Un dialogue avec les habitants

Le parcours a été réalisé avec l’aval des habitants. « Il était indispensable, que les habitants adhèrent au projet », affirme Vanessa Nicod. « Ces œuvres sont un dialogue avec le paysage, mais aussi avec la population. Toutes les œuvres d’art ont été réalisées en lien avec la médiation locale pour créer une connexion. Les lieux choisis avec l’artiste sont publics ou communaux, et nous avons favoriser les rencontres entre l’artiste et les résidents. »

Cette ligne de partage des eaux unique en France, frontière imaginaire, relie les Hommes entre eux à travers le cycle de l’eau. Les eaux de pluies et les sources s’écoulent dans des directions différentes selon le bassin versant. L’Ardèche en est la jonction, entre son versant méditerranéen tourmenté aux crêtes escarpées, et le plateau du Massif Central où l’eau chemine jusqu’à Nantes. Pour matérialiser cette ligne imaginaire, l’artiste Gilles Clément, avec l’aide de l’atelier de paysage « Il y a », a imaginé un dispositif de perception jouant sur l’optique. Implantées sur six sites en belvédère, les Mires proposent une expérience d’immersion dans le paysage, en pointant les crêtes pour signifier le parcours de l’eau.

L’ouroboros, nouvelle Œuvre sur le parcours

Non loin de Burzet, sur le GR7, la dernière œuvre contemporaine en date, inaugurée le 10 juin, est celle d’Henrique Oliveira, artiste brésilien. Ouroboros, créature hybride, mythologique souvent représentée avec une tête de serpent, représente ici le cycle infini de l’eau.

L’Ouroboros prend corps dans son environnement et fait office de porte d’entrée vers la tourbière de la verrerie. Site magique, muni d’yeux et réservoir d’une biodiversité unique. Derrière l’œuvre, celle-ci se dévoile. Ses trous béants, tournés vers le ciel, ne le reflète pourtant pas. Olivier Mathis, « passeur »1 sur le parcours et guide de montagne, sonde la profondeur de la tourbière à l’aide d’un bâton. Autour de l’œil, un enchevêtrement de sphaignes fait écho à l’œuvre, qui veille juste à côté. Plante indispensable à la survie de la tourbière, la sphaigne retient le sol et joue le rôle de chef d’orchestre pour la diversité de plantes, qui règnent dans cette zone humide. « La sphaigne pompe de l’eau pour laisser la place à une végétation variée », expose Olivier Mathis. À l’instar des orchidées et plantes carnivores qui trouvent sur un terrain acide assez d’eau et de soleil pour s’y développer. « Si l’humain l’utilise trop ou s’il y a plus d'évaporation que d’apport en eau, la tourbière s’assèche », prévient le passeur. L’art et la nature fonctionnent en vase communiquant. L’œuvre de la nature ou de l’humain que le visiteur est venu contempler, permet un éveil des consciences sur la fragilité des lieux. Le parcours offre au visiteur un délicat équilibre entre l’art et la nature.
──────────────────────────────
_Tâche à réaliser A_: Recopiez mot pour mot le passage du texte sur le parcours artistique ardéchois qui va de « L’ouroboros, nouvelle Œuvre » jusqu'à « infini de l’eau. ».
_Tâche à réaliser B_: Rédigez la suite du texte sur le parcours artistique ardéchois, à partir de sa dernière phrase.
Les entrées n'interviennent pas dans ce travail.

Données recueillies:
──────────────────────────────
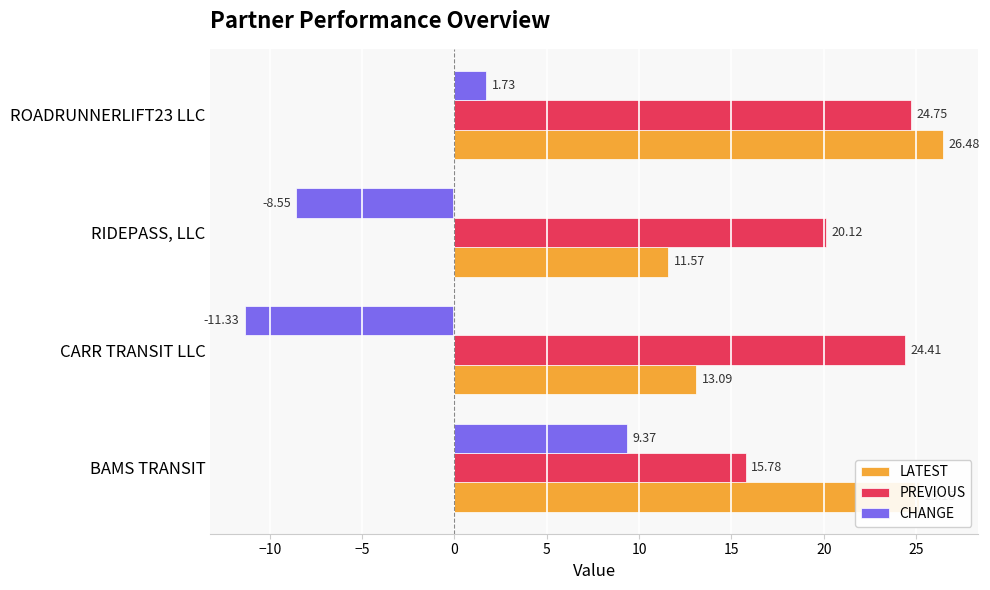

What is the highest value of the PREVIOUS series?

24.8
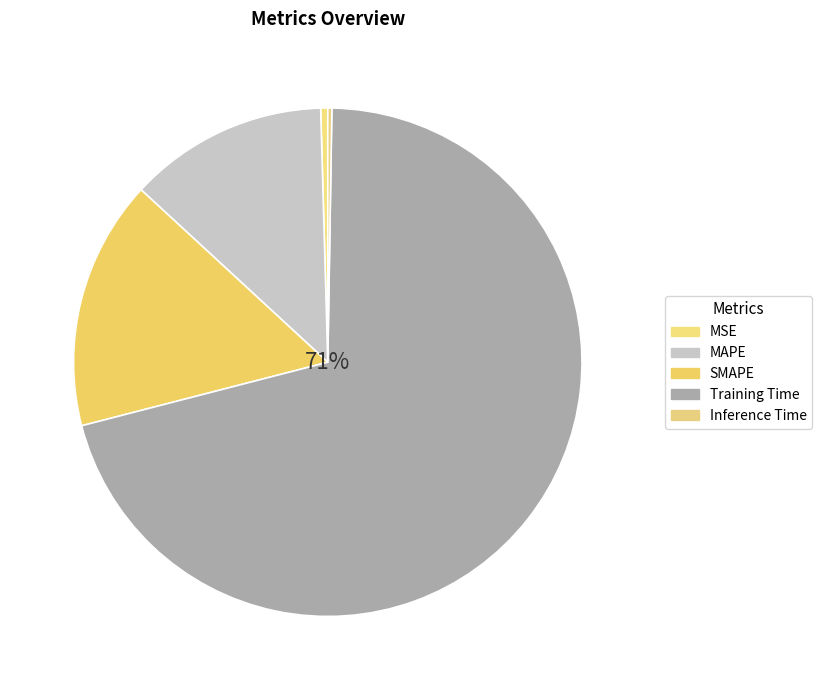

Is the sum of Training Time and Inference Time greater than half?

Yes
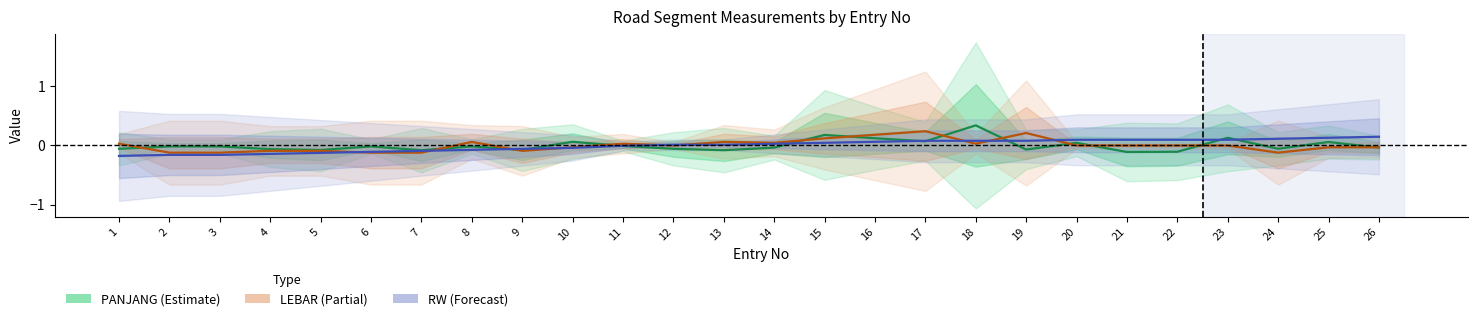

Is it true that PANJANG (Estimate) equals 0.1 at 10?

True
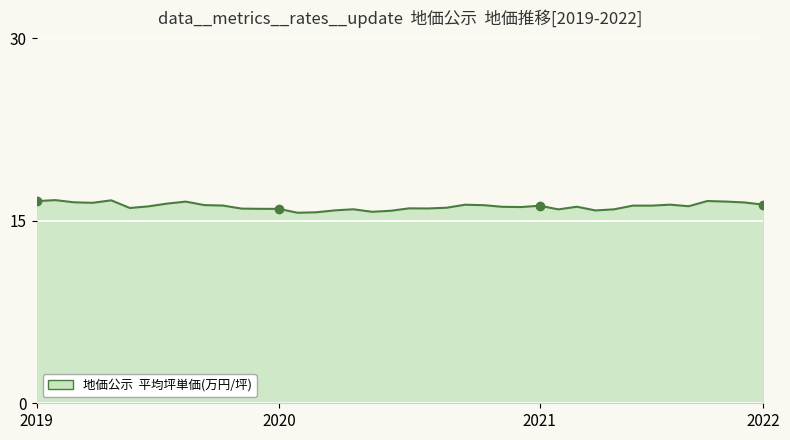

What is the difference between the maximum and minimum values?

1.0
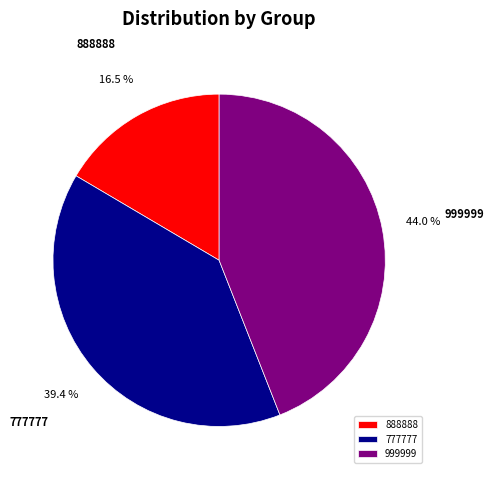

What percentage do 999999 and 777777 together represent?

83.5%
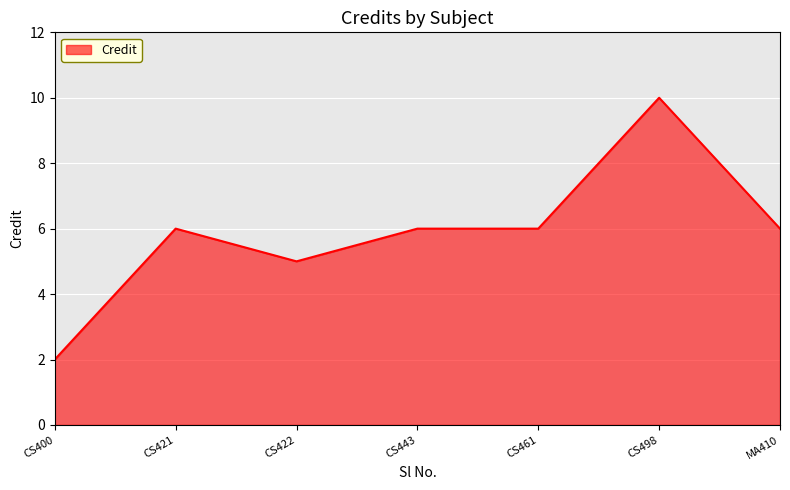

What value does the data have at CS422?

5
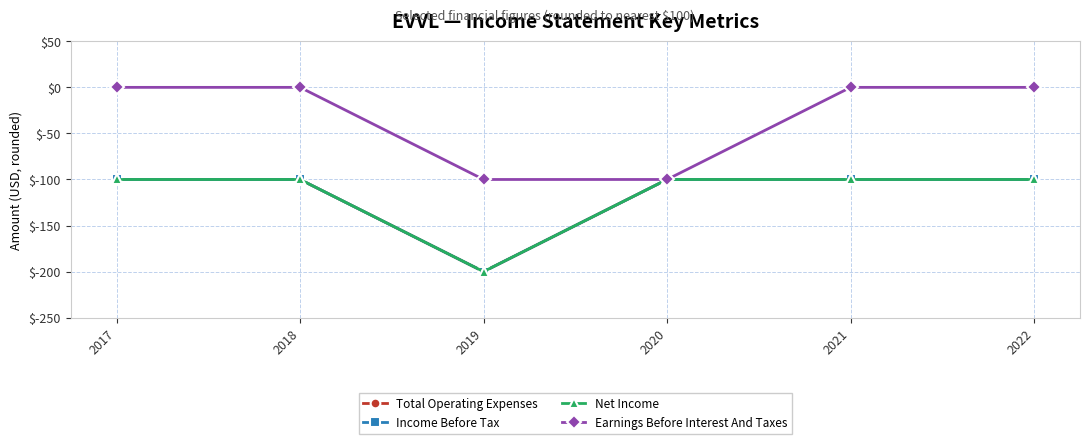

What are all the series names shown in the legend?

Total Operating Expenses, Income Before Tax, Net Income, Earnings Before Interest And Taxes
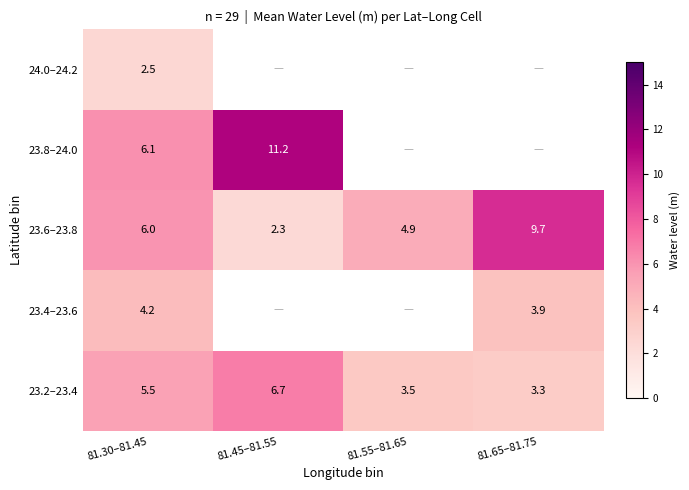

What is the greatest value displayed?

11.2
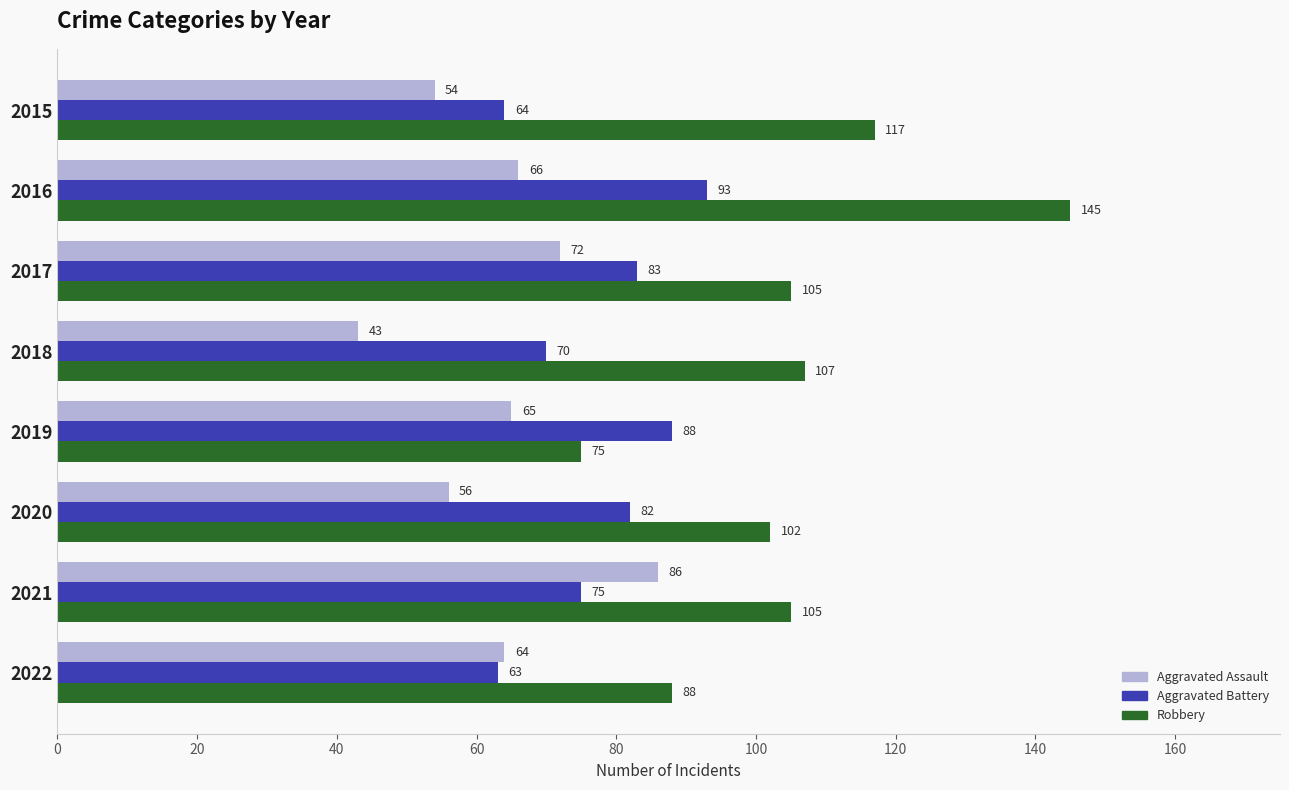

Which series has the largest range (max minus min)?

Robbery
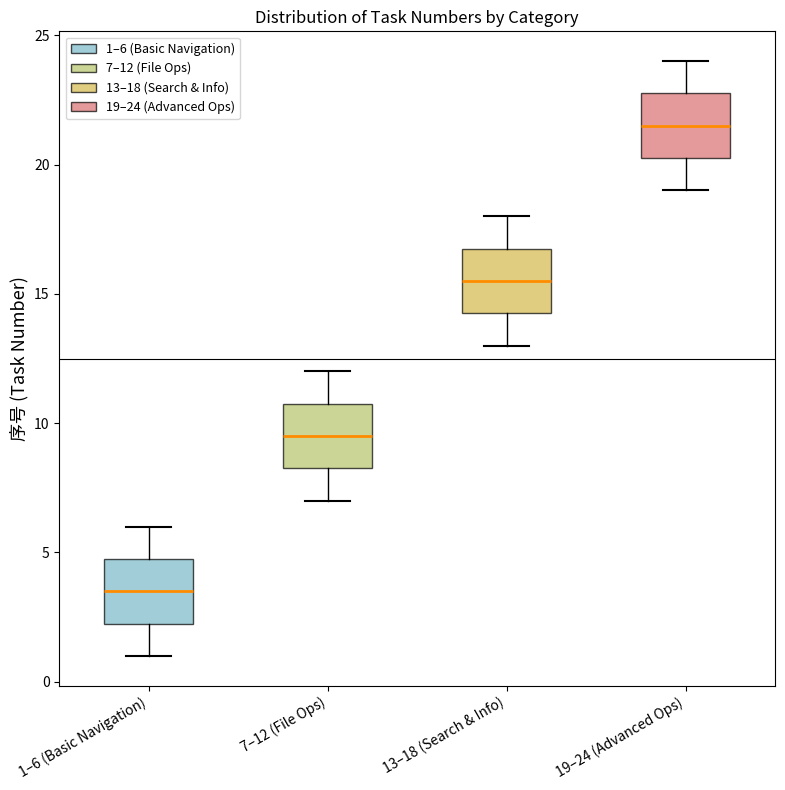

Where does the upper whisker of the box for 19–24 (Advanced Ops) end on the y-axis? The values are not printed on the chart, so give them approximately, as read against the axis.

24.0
──────────────────────────────
_Réponse A_:
L’ouroboros, nouvelle Œuvre sur le parcours

Non loin de Burzet, sur le GR7, la dernière œuvre contemporaine en date, inaugurée le 10 juin, est celle d’Henrique Oliveira, artiste brésilien. Ouroboros, créature hybride, mythologique souvent représentée avec une tête de serpent, représente ici le cycle infini de l’eau.

_Réponse B_:
1 Les passeurs du partage des eaux sont de fins connaisseurs de la montagne ardéchoise, ils proposent une offre de médiation originale et sur mesure. Source : Geoparc UNESCO et PNR.

Marine Martin

Des œuvres à ciel ouvert
La Tour à eau de Gilles Clément. Crédit photo AAA MMartin
ART

Des œuvres à ciel ouvert

Si le projet de création d’œuvres débute en 2017, il comprend désormais 8 œuvres disséminées le long de la ligne de partage des eaux, dialoguant avec la nature environnante.

Sur le site Classée du Mezenc, le bâtiment de la Chartreuse de Bonnefoy accueille sur son flanc une œuvre de l’artiste Stéphane Thibet. Un jeu de transparence à l’aide de sept grands miroirs sérigraphiés, légèrement inclinés selon des angles différents et qui reflètent le paysage.

Le Mont gerbier de Jonc, issu d’un volcanisme ancien, est le point de départ de la Loire. Olivier Leroi a réalisé un film dont l’acteur principal est le fleuve. Une œuvre en trois parties axée sur La Loire et son parcours. On y voit la Loire s’aventurer vers la Méditerranée, avant de bifurquer pour s’engager vers la voie de l’Ocean1.

La Tour à Eau de Gilles Clément, construite en phonolites, la roche volcanique, présente à Gerbier, s’érige vers le ciel comme une construction inédite dans ce coin du monde. Éveillant l’imaginaire du visiteur. Utilisée dans les régions désertiques, il s’agit d’un piège à eau basé sur la condensation de la vapeur d’eau des nuages. Ici, l’élément se condense sur ses parois extérieures pour ensuite être dirigée vers le creux de la tour, puis orientée d’une part vers le Rhône et de l’autre vers la Méditerranée.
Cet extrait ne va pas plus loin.